Once they reach the campgrounds however relationship issues become the least of their worries. There’s somebody else in the woods, somebody wearing a gas mask. And that is never a good sign in a movie like this.
First-time director Joe Hamilton and writer Chris Levine give us an idea of just how rocky things are between Blake and Jessica pretty early in the going. After the proposal, she goes off on him for not telling her it was going to happen. The counterpoint with their happy friends says a lot. It also helps set the stage for what’s to come.
No Way Out has some of the familiar elements of the backwoods killer film. There are the seemingly dissimilar couples. The character who had a bad experience in the woods. Everyone getting lost in the dark. They’re all there, but the film doesn’t follow the usual format for these kinds of films.
For one thing, the film switches between conventional cinematography, a video camera they have with them and the killer’s POV in what feels at times like a random manner. Considering how dark the night scenes are some of those changes are a bit confusing at times leaving me unsure who’s POV I was seeing things from. That darkness doesn’t seem to be the result of poor lighting for once. The viewer is limited to seeing what the characters can see in the dark woods. It’s both effectively creepy and frustrating. But it’s the same frustration you would feel in the situation trying to see what’s happening just a few feet away.

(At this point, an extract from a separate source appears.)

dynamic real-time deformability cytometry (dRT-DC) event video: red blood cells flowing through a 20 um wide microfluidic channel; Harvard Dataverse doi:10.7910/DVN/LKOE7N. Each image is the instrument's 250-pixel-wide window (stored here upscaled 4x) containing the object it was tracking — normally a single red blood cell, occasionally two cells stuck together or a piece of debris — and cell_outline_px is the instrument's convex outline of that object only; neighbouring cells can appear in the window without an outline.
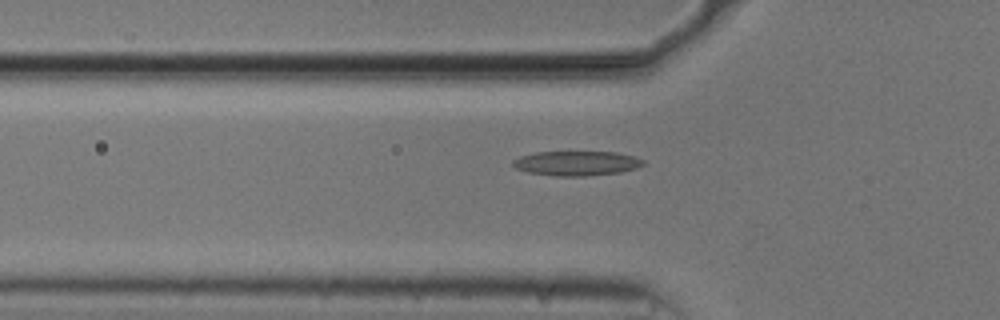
{"species": "common noctule bat (a hibernating species)", "species_latin": "Nyctalus noctula", "temperature_condition": "cold", "stored_images_in_passage": 36, "camera_frame_rate_fps": 3000, "um_per_image_px": 0.085, "animal": {"sex": "male", "body_mass_g": 20.5, "forearm_length_mm": 52.5}, "frame": {"image": 1, "passage_image": 6, "time_ms": 1.667, "image_size_px": [1000, 320], "cell_outline_px": [[644, 164], [636, 168], [620, 172], [584, 176], [556, 176], [528, 172], [516, 168], [512, 164], [512, 160], [520, 156], [536, 152], [616, 152], [636, 156], [644, 160]], "centroid_in_image_um": [49.02, 13.87], "position_along_channel_um": 76.8, "area_um2": 18.67}}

And do not expect this to be Jason Goes to Alaska or Rituals. No Way Out has a rather leisurely pace. We’re forty-five minutes into the eighty-minute film before anyone dies. There’s a lot of time between the first encounter with Mr. Gasmask and that point. Some of it is building up suspense, some are character-driven drama.
In fact, No Way Out reminded me, both in look and in the story of those shot on 16mm films from the 1970s that used to turn up on weekend TV and VHS back in the day. Ones like Happy Mother’s Day, Love George, or Slashed Dreams that walk a line between psychological thriller and horror.

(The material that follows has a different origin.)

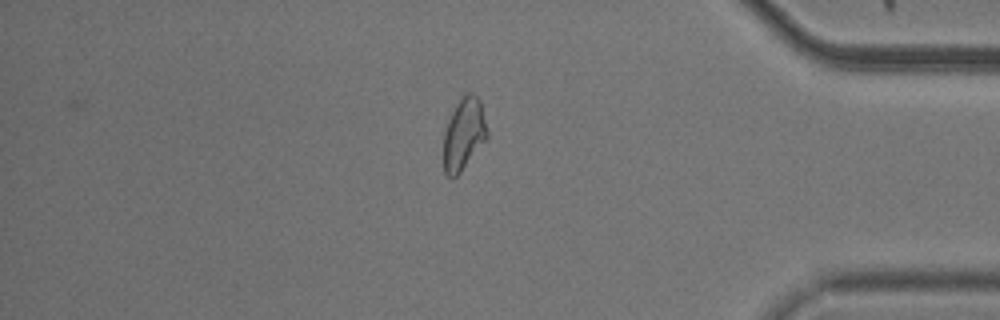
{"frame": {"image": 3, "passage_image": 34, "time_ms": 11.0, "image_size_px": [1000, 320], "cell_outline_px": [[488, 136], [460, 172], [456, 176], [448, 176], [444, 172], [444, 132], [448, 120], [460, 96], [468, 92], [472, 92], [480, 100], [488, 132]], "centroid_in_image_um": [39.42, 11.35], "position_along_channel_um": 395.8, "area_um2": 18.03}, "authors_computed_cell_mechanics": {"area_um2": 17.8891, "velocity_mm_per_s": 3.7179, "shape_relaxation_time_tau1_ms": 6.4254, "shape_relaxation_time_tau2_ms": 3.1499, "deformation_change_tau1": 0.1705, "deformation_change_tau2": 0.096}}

Because of this, until you get a handle on just where the plot is going, No Way Out can be hard to follow, at times annoyingly so. Once the script finally shows its hand, however, most of the pieces fall into place nicely. I say most because there are still a few things that didn’t entirely make sense at the film’s end. That may be intentional for reasons I can’t go into without dropping spoilers. Or I could have missed something due to glitches in the film’s volume.
Regardless of that, No Way Out is an entertaining film if you stick with it and pay attention. Hamilton, Levine, and Johanna Rae have reteamed for another genre film, Woods of Ash. It’ll be interesting to see how that turns out.